■ Work instruction
Please reproduce verbatim the lines below, from the first through the one with "(attr through_hole)".

■ Information shown
[Start of Attachment]
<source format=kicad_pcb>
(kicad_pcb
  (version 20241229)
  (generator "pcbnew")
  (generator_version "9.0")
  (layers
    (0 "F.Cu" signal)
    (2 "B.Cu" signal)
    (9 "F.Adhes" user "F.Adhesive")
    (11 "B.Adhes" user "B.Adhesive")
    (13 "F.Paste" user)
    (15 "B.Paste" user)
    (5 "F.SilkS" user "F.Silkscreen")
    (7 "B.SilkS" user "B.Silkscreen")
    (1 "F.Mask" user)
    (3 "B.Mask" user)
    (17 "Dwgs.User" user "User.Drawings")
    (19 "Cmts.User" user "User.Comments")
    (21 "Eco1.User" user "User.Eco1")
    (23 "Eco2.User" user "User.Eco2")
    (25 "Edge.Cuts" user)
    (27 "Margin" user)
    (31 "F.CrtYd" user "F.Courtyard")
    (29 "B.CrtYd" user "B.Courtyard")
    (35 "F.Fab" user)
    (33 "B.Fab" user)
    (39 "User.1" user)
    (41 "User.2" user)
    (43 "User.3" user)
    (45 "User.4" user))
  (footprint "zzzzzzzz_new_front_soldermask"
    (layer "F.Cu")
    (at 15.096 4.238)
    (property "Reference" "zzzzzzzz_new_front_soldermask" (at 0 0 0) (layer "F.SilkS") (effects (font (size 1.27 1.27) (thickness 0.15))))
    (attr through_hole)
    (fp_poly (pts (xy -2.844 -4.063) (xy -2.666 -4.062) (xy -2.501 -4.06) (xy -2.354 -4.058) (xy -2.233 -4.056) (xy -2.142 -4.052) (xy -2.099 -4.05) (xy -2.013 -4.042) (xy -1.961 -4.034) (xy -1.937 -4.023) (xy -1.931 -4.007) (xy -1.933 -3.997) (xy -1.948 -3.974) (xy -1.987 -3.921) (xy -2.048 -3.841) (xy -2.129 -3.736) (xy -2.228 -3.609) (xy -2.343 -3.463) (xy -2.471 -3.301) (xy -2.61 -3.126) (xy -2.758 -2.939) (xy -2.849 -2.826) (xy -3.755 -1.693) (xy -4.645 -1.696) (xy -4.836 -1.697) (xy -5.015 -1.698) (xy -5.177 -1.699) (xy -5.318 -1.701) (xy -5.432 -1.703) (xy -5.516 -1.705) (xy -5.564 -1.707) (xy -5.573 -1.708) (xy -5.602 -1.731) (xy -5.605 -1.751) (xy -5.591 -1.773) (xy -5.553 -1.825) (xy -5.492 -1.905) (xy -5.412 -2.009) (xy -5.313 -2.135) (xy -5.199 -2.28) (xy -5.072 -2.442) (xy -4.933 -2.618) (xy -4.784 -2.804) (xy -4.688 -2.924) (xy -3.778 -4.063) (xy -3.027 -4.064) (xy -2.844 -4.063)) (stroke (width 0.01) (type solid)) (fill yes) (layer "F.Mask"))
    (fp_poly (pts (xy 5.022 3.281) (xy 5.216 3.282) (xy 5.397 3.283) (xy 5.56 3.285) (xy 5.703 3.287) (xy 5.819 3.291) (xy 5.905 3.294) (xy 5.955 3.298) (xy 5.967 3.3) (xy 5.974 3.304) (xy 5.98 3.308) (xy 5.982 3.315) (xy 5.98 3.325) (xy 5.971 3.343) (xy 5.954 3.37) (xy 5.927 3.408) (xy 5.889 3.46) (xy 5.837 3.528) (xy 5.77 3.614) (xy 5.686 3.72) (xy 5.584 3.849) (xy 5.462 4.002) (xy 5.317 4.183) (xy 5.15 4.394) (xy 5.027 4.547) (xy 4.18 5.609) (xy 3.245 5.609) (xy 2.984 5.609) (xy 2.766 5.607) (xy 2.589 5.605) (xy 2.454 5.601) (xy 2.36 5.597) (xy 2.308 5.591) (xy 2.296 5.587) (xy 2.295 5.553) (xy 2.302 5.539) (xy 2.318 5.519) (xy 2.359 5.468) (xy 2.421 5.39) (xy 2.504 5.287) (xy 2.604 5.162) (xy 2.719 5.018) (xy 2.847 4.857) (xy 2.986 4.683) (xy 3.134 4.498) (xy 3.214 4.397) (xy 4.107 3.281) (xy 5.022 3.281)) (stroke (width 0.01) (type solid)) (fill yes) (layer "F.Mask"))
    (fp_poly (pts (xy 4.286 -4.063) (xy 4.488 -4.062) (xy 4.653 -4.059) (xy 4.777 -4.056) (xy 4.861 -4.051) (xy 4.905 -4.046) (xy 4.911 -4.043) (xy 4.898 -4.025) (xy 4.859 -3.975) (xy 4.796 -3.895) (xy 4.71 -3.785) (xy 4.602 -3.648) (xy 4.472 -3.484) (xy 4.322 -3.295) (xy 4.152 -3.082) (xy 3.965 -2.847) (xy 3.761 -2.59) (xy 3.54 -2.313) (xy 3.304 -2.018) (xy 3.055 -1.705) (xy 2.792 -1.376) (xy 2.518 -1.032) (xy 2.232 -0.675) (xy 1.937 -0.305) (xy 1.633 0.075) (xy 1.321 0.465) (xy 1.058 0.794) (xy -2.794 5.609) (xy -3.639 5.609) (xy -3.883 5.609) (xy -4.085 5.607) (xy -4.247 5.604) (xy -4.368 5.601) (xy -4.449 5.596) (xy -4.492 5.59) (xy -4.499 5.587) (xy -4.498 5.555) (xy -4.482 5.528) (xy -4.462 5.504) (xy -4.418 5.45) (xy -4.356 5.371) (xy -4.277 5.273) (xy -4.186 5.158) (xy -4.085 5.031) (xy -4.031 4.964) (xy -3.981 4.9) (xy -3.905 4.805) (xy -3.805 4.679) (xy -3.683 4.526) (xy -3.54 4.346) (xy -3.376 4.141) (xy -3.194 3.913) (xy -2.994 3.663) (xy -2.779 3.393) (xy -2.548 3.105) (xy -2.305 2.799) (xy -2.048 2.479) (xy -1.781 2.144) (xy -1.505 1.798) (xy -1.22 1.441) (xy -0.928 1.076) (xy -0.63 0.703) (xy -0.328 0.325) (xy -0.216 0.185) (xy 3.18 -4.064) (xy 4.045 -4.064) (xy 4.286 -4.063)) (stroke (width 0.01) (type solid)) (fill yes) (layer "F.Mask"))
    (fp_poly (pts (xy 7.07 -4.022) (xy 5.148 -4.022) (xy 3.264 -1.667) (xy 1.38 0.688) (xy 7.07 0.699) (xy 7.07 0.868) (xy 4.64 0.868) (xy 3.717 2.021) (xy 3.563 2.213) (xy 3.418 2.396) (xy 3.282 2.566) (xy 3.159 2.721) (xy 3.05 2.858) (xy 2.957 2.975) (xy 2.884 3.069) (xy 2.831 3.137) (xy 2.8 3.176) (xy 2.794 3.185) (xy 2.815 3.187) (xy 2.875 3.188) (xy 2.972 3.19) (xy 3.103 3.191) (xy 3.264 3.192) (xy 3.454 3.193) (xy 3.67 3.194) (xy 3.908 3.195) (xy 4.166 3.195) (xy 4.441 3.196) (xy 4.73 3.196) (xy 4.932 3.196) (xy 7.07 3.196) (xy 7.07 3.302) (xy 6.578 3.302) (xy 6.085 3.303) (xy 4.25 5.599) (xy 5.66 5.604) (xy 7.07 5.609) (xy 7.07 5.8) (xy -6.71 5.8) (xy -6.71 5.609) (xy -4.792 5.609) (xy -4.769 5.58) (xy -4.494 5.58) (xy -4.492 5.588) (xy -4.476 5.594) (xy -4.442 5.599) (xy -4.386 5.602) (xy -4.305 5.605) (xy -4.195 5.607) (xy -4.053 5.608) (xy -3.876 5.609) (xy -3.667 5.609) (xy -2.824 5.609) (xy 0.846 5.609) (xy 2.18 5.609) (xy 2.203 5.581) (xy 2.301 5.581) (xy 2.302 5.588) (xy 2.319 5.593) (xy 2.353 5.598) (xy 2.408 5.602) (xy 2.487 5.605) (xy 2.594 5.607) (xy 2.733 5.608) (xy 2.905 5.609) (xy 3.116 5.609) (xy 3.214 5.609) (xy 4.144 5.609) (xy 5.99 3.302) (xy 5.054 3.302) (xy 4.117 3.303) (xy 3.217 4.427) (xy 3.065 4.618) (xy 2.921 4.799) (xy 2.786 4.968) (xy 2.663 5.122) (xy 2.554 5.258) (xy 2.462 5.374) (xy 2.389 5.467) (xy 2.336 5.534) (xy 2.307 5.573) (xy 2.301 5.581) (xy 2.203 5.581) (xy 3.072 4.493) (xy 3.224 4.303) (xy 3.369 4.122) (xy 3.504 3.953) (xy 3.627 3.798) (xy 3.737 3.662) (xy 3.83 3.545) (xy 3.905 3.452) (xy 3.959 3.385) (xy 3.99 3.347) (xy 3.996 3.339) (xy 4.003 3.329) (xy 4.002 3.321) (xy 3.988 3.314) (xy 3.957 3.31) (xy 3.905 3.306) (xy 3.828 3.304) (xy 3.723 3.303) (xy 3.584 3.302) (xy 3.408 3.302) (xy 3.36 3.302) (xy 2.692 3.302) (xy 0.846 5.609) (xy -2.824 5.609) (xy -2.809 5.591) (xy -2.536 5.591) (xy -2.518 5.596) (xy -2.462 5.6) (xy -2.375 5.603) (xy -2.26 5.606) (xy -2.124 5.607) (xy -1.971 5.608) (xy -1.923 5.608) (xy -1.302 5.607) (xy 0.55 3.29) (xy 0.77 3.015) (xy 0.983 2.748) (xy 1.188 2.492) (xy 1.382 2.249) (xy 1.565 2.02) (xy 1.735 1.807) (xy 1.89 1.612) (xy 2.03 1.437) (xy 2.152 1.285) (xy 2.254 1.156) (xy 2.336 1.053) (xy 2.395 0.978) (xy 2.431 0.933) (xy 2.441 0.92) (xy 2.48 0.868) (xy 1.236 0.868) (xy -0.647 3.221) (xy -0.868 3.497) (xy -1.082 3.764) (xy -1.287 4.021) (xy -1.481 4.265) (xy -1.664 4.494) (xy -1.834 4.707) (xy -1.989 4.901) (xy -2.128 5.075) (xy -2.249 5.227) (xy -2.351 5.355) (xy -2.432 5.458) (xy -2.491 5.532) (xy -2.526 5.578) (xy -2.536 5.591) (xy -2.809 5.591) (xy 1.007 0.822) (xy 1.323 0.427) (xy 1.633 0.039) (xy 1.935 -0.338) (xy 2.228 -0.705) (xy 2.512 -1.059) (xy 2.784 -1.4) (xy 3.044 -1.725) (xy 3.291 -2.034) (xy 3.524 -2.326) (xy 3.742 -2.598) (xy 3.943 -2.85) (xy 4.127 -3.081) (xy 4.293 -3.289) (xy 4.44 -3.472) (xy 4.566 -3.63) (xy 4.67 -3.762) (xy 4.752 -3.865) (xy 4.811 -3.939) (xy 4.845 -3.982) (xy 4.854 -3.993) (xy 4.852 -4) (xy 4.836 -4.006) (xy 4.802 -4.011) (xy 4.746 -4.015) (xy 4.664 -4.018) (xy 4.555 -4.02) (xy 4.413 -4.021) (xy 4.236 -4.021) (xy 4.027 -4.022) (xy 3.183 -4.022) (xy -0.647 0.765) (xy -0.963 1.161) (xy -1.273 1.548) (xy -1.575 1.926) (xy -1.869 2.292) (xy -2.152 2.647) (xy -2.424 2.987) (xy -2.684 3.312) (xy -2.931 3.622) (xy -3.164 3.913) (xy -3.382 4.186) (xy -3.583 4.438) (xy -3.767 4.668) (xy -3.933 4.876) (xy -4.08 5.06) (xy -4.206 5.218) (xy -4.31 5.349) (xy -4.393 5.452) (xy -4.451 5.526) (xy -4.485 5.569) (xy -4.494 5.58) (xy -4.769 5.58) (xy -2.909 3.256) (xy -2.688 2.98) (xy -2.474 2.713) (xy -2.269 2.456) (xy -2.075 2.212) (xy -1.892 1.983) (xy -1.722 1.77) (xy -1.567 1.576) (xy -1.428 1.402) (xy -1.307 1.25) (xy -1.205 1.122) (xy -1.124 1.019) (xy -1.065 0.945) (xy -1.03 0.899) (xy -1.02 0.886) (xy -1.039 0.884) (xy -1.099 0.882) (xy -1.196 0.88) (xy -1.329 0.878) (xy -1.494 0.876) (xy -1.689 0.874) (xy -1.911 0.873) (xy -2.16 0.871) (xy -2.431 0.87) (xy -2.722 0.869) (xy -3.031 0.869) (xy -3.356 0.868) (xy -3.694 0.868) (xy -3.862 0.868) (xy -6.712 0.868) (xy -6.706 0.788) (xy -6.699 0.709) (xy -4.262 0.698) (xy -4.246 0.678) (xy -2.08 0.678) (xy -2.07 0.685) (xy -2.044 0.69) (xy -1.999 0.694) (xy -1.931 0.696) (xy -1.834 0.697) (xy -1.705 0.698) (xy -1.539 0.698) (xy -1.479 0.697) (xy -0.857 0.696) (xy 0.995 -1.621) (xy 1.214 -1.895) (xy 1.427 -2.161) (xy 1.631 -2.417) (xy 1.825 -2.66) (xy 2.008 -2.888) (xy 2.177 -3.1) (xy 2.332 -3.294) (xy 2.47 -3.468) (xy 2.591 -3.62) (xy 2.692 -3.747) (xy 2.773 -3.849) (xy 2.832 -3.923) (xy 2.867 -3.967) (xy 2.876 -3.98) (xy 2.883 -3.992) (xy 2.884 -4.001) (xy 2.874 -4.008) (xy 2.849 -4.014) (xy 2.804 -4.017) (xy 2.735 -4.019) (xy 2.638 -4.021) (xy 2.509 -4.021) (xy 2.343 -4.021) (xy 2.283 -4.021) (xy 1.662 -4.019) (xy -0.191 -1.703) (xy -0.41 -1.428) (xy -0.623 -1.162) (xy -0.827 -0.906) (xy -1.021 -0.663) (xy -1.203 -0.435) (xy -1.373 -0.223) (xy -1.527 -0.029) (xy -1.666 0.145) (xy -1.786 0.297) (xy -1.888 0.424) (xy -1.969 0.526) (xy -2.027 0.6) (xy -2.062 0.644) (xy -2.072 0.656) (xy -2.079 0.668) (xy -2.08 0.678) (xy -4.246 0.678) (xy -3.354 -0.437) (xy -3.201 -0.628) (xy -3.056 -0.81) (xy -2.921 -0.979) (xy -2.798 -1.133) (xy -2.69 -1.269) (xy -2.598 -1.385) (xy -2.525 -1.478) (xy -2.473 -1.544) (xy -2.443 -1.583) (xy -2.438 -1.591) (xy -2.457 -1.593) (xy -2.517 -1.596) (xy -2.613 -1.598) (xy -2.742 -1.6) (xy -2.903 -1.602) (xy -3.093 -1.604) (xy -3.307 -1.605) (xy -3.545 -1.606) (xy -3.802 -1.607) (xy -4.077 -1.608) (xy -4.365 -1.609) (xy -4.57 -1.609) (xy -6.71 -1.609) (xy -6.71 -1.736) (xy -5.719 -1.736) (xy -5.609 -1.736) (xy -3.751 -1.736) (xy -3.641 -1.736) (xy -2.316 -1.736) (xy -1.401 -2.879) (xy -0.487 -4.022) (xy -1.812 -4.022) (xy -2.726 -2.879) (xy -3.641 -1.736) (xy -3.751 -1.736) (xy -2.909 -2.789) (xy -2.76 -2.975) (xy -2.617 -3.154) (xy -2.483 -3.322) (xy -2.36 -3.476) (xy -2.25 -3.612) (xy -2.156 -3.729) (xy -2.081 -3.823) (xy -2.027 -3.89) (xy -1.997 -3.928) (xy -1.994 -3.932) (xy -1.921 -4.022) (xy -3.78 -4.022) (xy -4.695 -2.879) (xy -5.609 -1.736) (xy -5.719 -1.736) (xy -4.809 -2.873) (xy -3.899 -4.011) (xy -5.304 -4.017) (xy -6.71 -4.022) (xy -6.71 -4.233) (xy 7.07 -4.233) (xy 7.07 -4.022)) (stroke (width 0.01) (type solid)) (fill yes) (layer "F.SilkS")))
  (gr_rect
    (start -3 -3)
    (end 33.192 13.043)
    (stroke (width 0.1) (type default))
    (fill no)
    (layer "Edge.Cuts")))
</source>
[End of Attachment]
■ Result of this task
<source format=kicad_pcb>
(kicad_pcb
  (version 20241229)
  (generator "pcbnew")
  (generator_version "9.0")
  (layers
    (0 "F.Cu" signal)
    (2 "B.Cu" signal)
    (9 "F.Adhes" user "F.Adhesive")
    (11 "B.Adhes" user "B.Adhesive")
    (13 "F.Paste" user)
    (15 "B.Paste" user)
    (5 "F.SilkS" user "F.Silkscreen")
    (7 "B.SilkS" user "B.Silkscreen")
    (1 "F.Mask" user)
    (3 "B.Mask" user)
    (17 "Dwgs.User" user "User.Drawings")
    (19 "Cmts.User" user "User.Comments")
    (21 "Eco1.User" user "User.Eco1")
    (23 "Eco2.User" user "User.Eco2")
    (25 "Edge.Cuts" user)
    (27 "Margin" user)
    (31 "F.CrtYd" user "F.Courtyard")
    (29 "B.CrtYd" user "B.Courtyard")
    (35 "F.Fab" user)
    (33 "B.Fab" user)
    (39 "User.1" user)
    (41 "User.2" user)
    (43 "User.3" user)
    (45 "User.4" user))
  (footprint "zzzzzzzz_new_front_soldermask"
    (layer "F.Cu")
    (at 15.096 4.238)
    (property "Reference" "zzzzzzzz_new_front_soldermask" (at 0 0 0) (layer "F.SilkS") (effects (font (size 1.27 1.27) (thickness 0.15))))
    (attr through_hole)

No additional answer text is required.